Congress has used this approach in many contexts. The National Environmental Policy Act (NEPA), for example, seeks to improve access to information about the environmental consequences of government actions, and individual citizens can sue to enforce NEPA’s terms. An individual NEPA plaintiff must prove that she has a connection to the government action at issue in her case—for example, that she likes to hike on the land that the government proposes to develop—but she does not have to prove that the NEPA violation directly harmed that land.

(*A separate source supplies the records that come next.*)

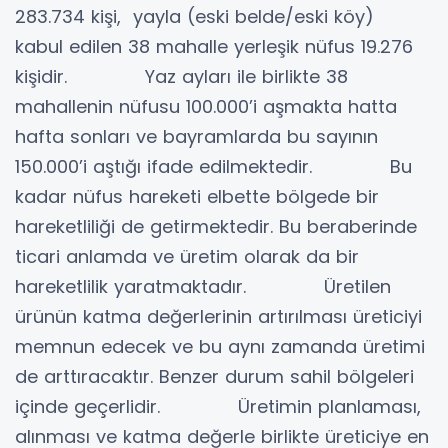
283.734 kişi, yayla (eski belde/eski köy)
kabul edilen 38 mahalle yerleşik nüfus 19.276
kişidir. Yaz ayları ile birlikte 38
mahallenin nüfusu 100.000’i aşmakta hatta
hafta sonları ve bayramlarda bu sayının
150.000’i aştığı ifade edilmektedir. Bu
kadar nüfus hareketi elbette bölgede bir
hareketliliği de getirmektedir. Bu beraberinde
ticari anlamda ve üretim olarak da bir
hareketlilik yaratmaktadır. Üretilen
ürünün katma değerlerinin artırılması üreticiyi
memnun edecek ve bu aynı zamanda üretimi
de arttıracaktır. Benzer durum sahil bölgeleri
içinde geçerlidir. Üretimin planlaması,
alınması ve katma değerle birlikte üreticiye en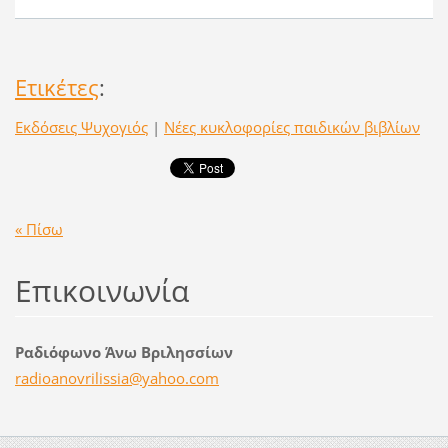
Ετικέτες
:
Εκδόσεις Ψυχογιός
|
Νέες κυκλοφορίες παιδικών βιβλίων
« Πίσω
Επικοινωνία
Ραδιόφωνο Άνω Βριλησσίων
radioano
vrilissi
a@yahoo.
com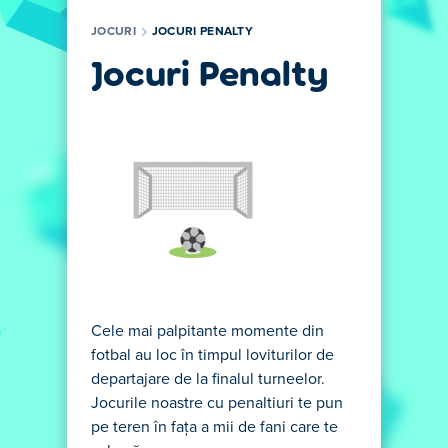
JOCURI
JOCURI PENALTY
Jocuri Penalty
Cele mai palpitante momente din
fotbal au loc în timpul loviturilor de
departajare de la finalul turneelor.
Jocurile noastre cu penaltiuri te pun
pe teren în fața a mii de fani care te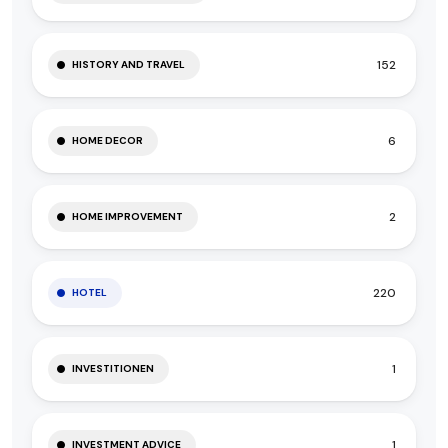
152
HISTORY AND TRAVEL
6
HOME DECOR
2
HOME IMPROVEMENT
220
HOTEL
1
INVESTITIONEN
1
INVESTMENT ADVICE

Why did NEPA’s drafters allow citizens to sue over violations that may not have directly affected them? Again, because Congress recognized that the absence of information about environmental impacts harms the public at large, but citizens would have difficulty proving specific injuries.
There are many other examples. Banking and medical privacy laws empower individuals to sue if their personal information is unlawfully disclosed, whether or not they can prove the information has been misused. The Fair Credit Reporting Act empowers consumers to sue when a reporting agency violates measures aimed at avoiding identity theft, whether or not they can prove their identities were stolen.
In short, RESPA is one of numerous statutes that protect the public and empower individuals to enforce the resulting protections. The fate of all such statutes hangs in the balance in First American. If the Court decides that standing doctrines bar Ms. Edwards from pursuing her RESPA claims, then the same doctrines will bar nature lovers, and bank account holders, and patients, and credit card users—all of us—from enforcing the consumer and natural resource protections that Congress has enacted over the last half-century.